Although Taylor grew up on a 3-acre plot outside Jacksonville, Florida, helping his dad work the garden each summer, he chose a different path in college, going for a degree in business administration from the University of Florida. While that now seems a world away from farming, his understanding of economics and finance has proven valuable in making the garden more than a showplace.

He can’t really say exactly how many beds are in the field or how many varieties are grown on the estate. But he can speak the language of sales.

“For instance, the Tokyo turnips we pull out of the ground, the fresh salad turnips, are the size of your pinkie. They’re 25 cents each. We package all of our petite crops by the 100 count, so that’s $25.

But instead of going into a restaurant with $25 cases of produce, we’re going into restaurants with 200 to 300 cases of produce.

That adds up quickly. And we grow them year-round.

In the wintertime, we’ll grow them in the greenhouse.”

Taylor perhaps unwittingly launched his career in horticulture while in college, working as a prep cook in a restaurant called Café Gardens. While there, he convinced the owners to give him a small stipend to help clean up the landscape.

His first post-college job was at a bank, but it just didn’t fit. He returned to school for a second degree — in agriculture.

His concentration was environmental horticulture, which engaged both his creative and analytical sides.

He designed and managed an organic farm in Oregon’s fertile Willamette Valley and later managed the production of specialty produce on an organic farm outside Atlanta.

Always aiming high, he applied for a job designing the gardens at Thomas Keller’s illustrious French Laundry, and with the encouragement of Keller, began doing outside consulting.

Now Taylor also networks with the Sonoma County food community, serving on the board of Farm to Pantry and raising money for the food gleaning group by hosting farm-to-table dinners at K-J in the garden.

Like many a great gardener, Taylor is always looking for new things to grow. But as a natural marketer, he’s also looking for new projects to pioneer.

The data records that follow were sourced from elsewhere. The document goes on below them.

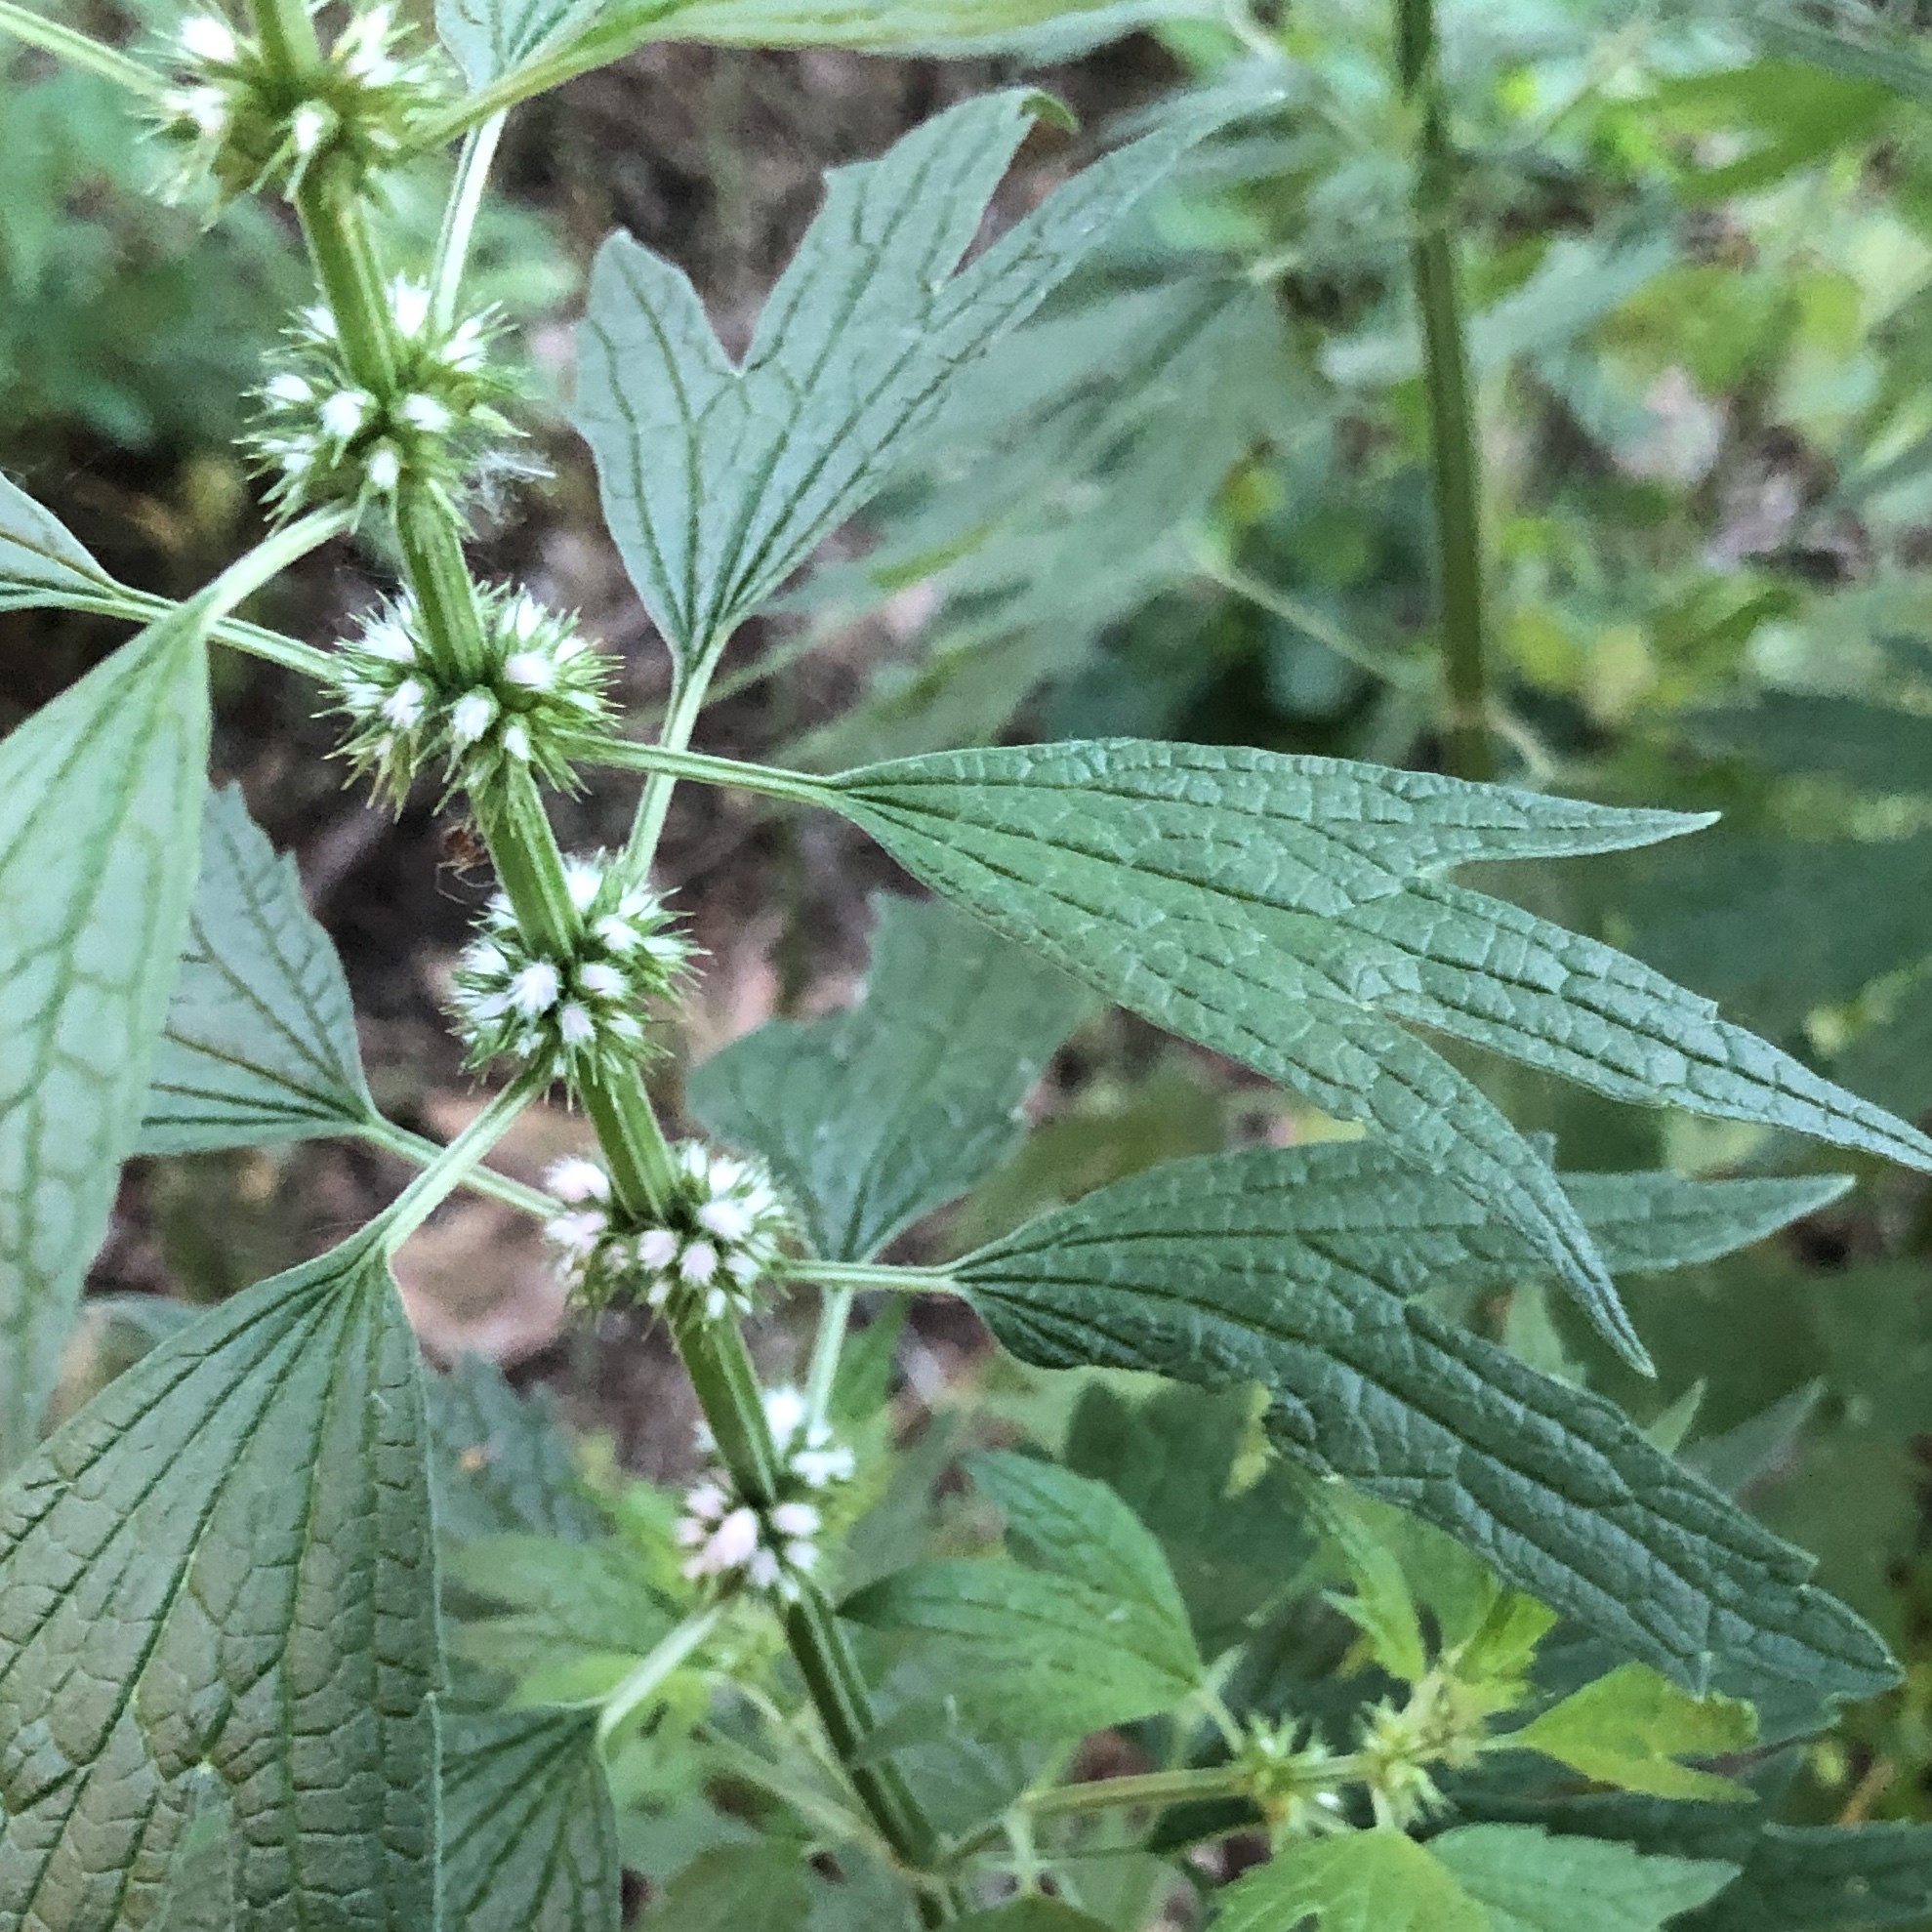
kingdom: Plantae
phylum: Tracheophyta
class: Magnoliopsida
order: Lamiales
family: Lamiaceae
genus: Leonurus
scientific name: Leonurus cardiaca
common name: Motherwort
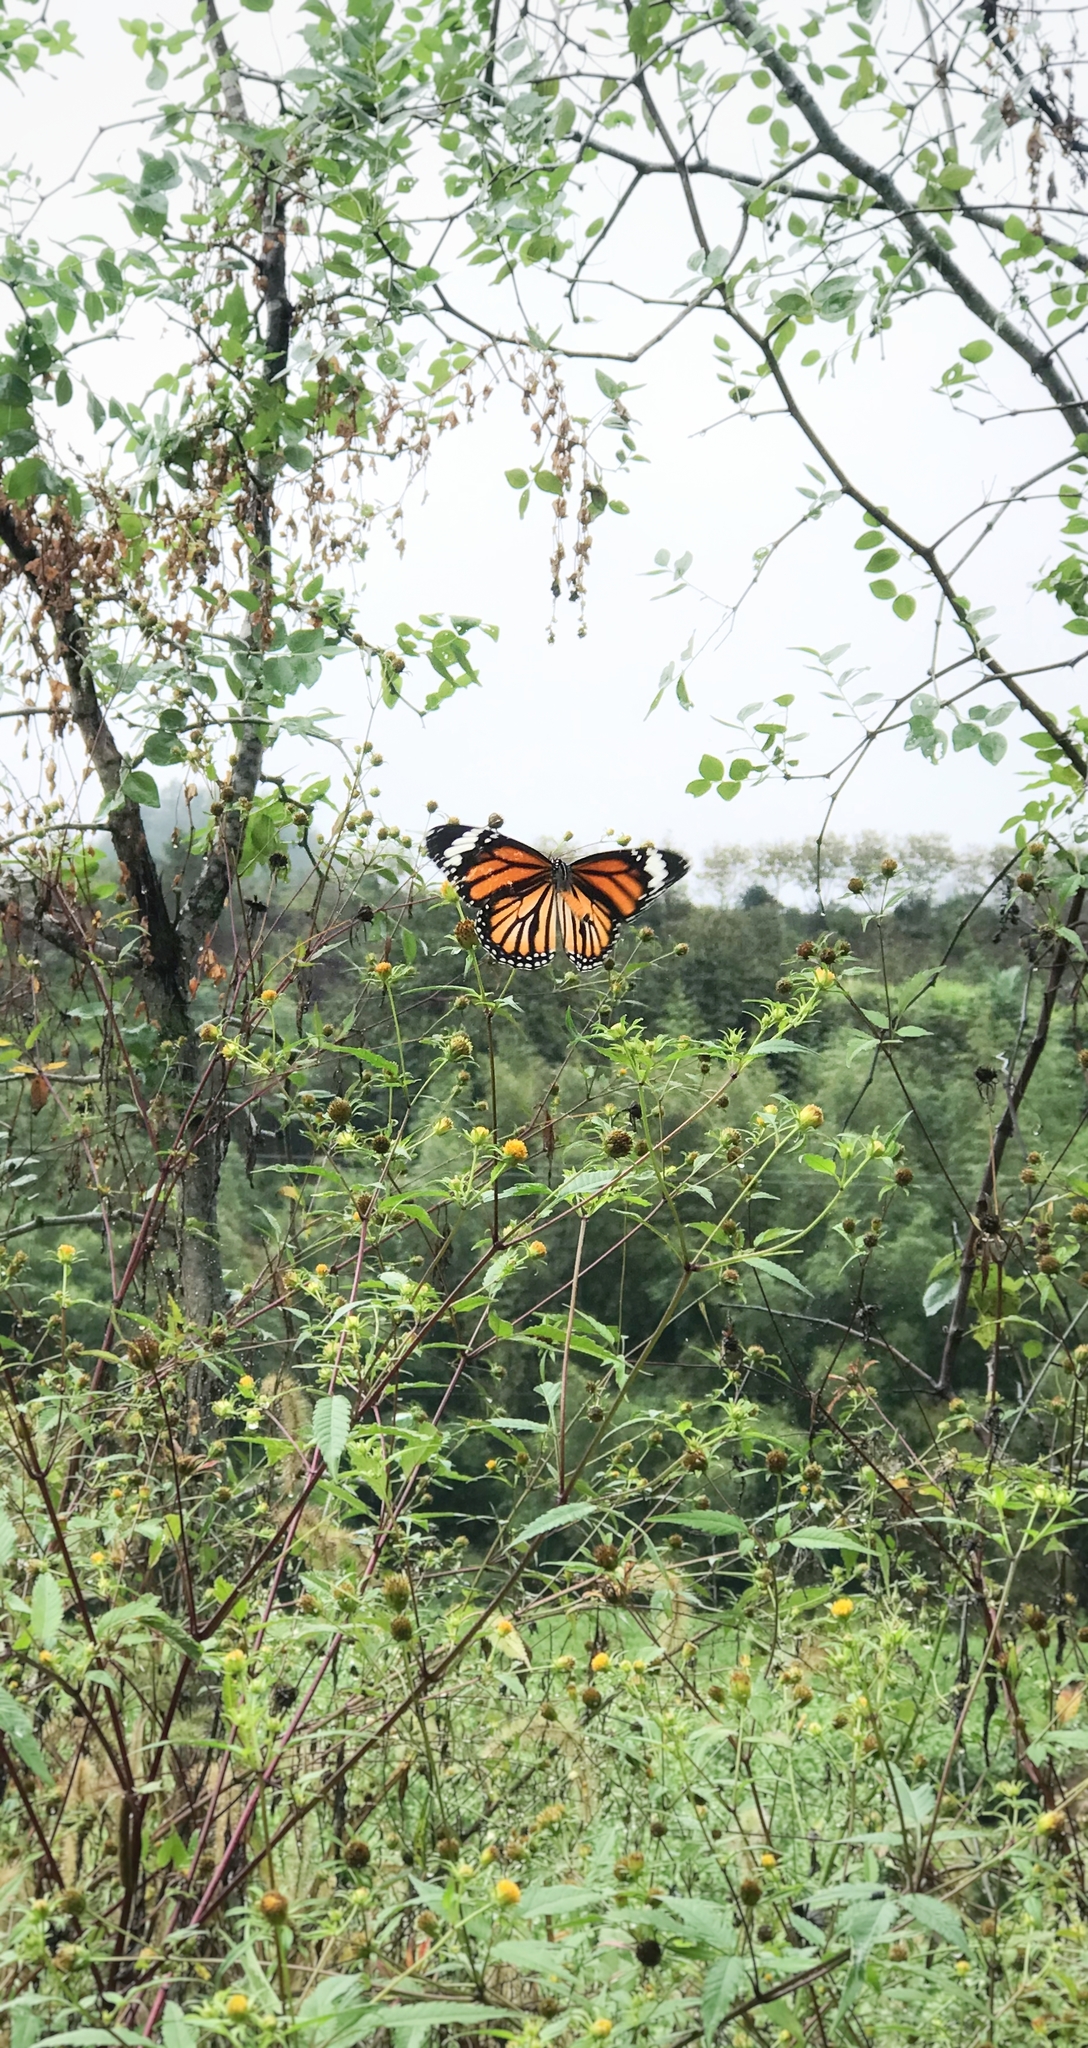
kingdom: Animalia
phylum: Arthropoda
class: Insecta
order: Lepidoptera
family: Nymphalidae
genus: Danaus
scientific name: Danaus genutia
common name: Common tiger butterfly
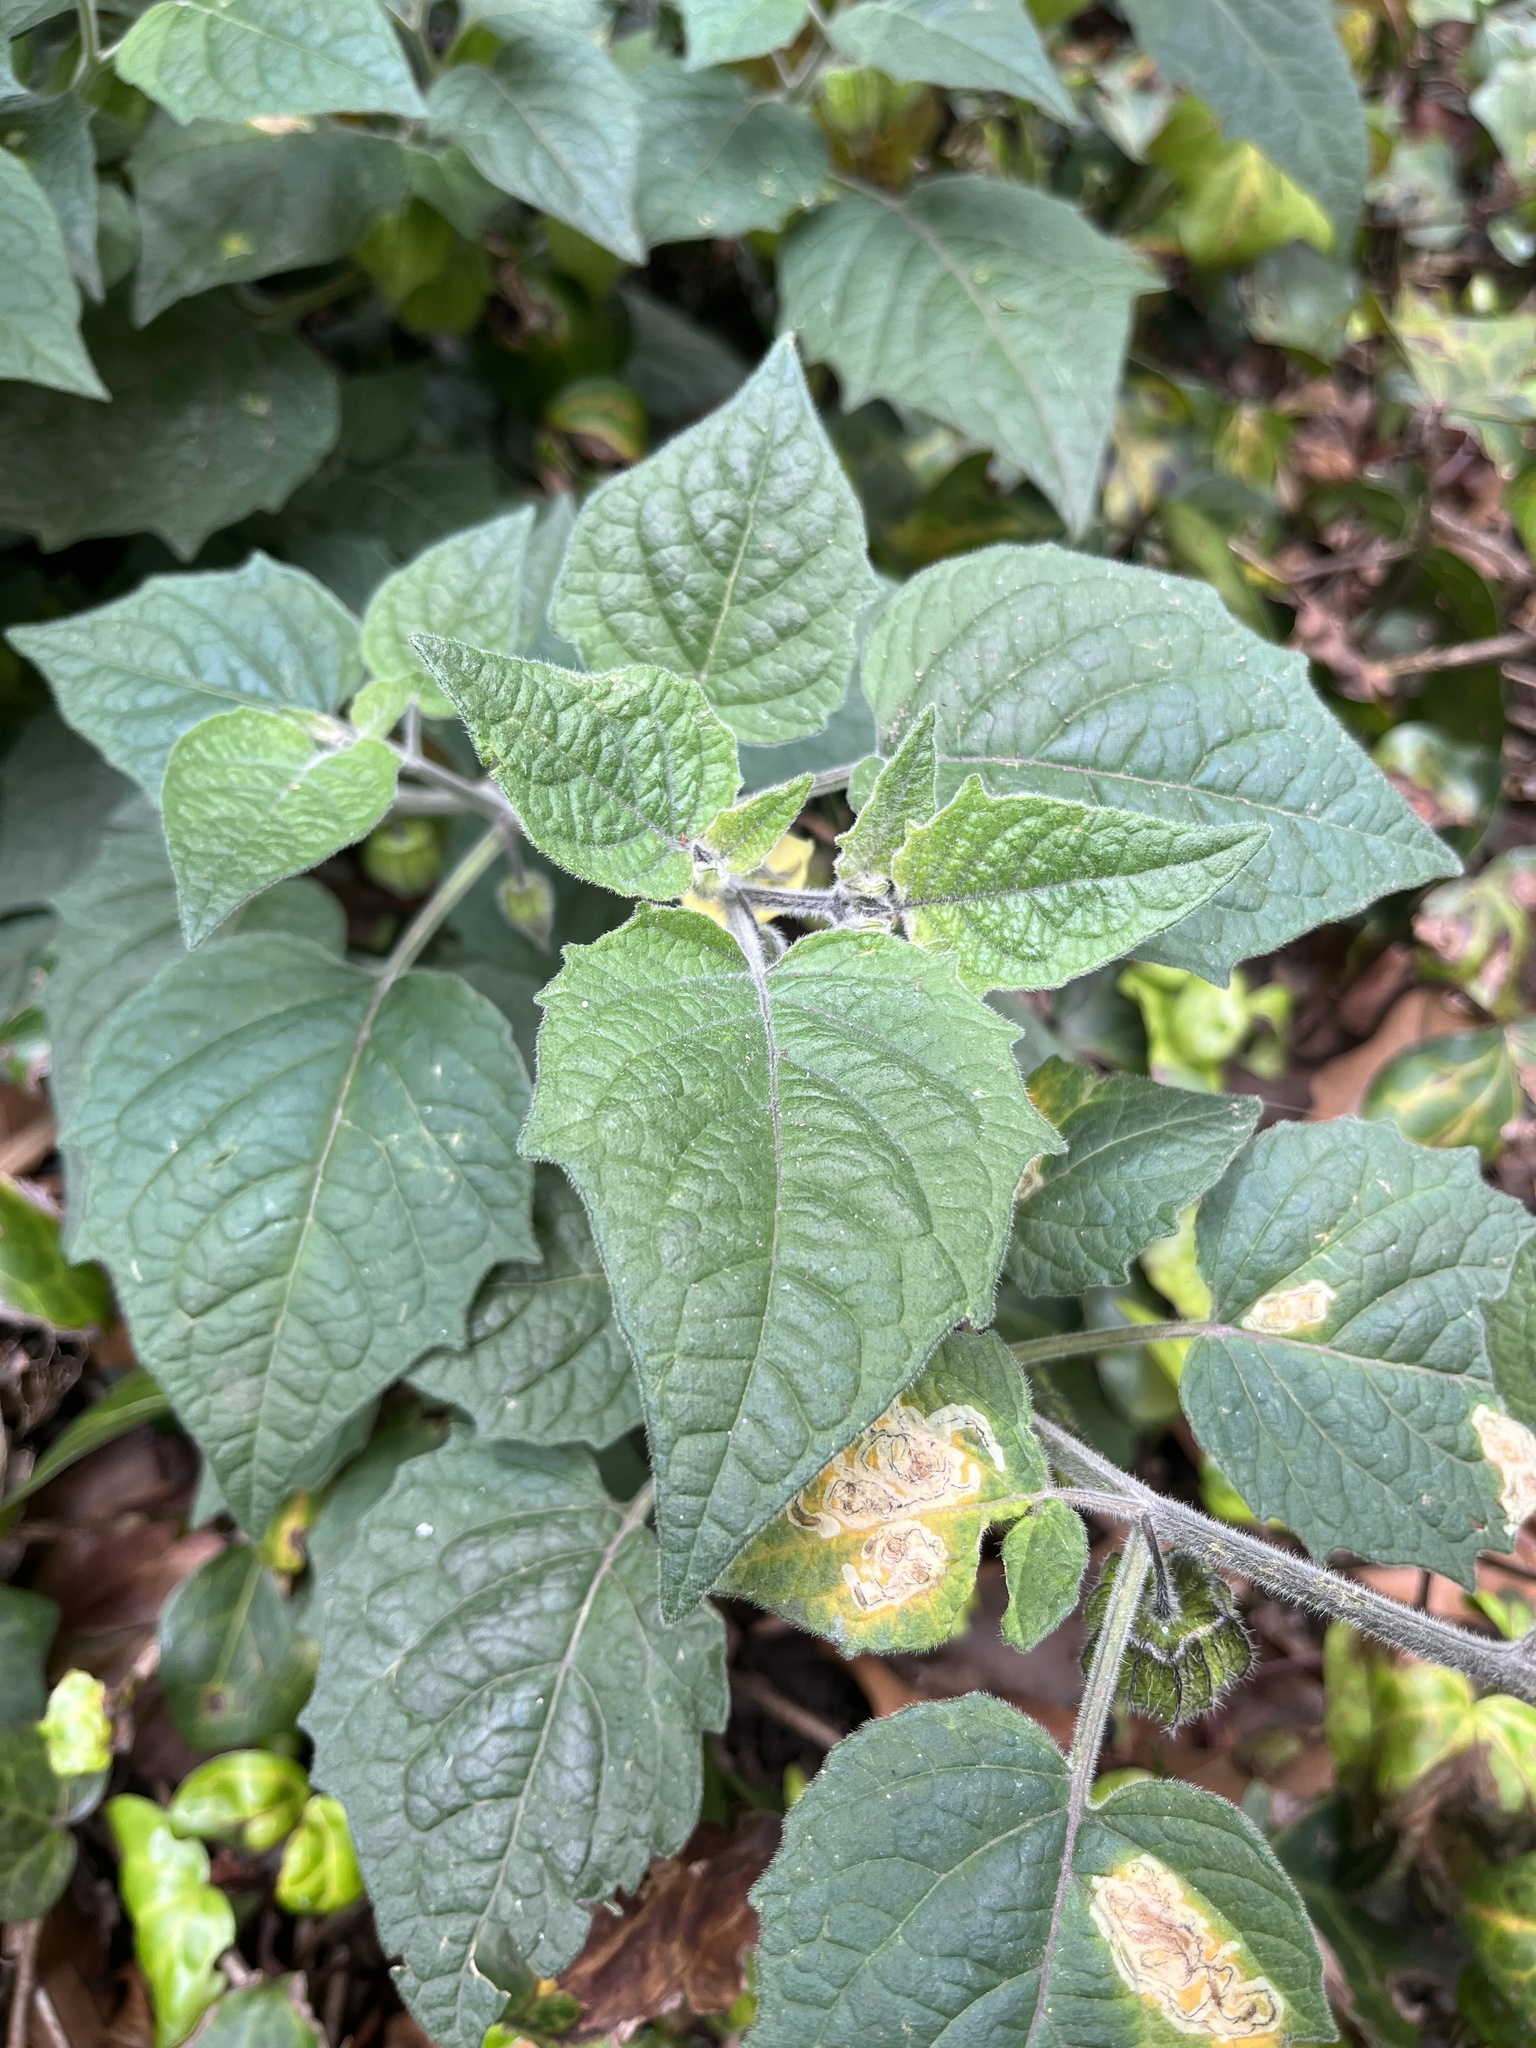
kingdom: Plantae
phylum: Tracheophyta
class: Magnoliopsida
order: Solanales
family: Solanaceae
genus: Physalis
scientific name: Physalis peruviana
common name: Cape-gooseberry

He just returned from a trip to England, with Jackson Family Wines’ international team. He’s now trying to grow the idea of getting some land outside London for a culinary garden — it could provide a back door to introduce K-J wines to the best restaurants there.

“They have so many chefs there supporting local farmers and highlighting local farms,” he says. “They have an appreciation for the hard work it takes. It’s sort of a pipe dream. But you’ve got to have dreams.”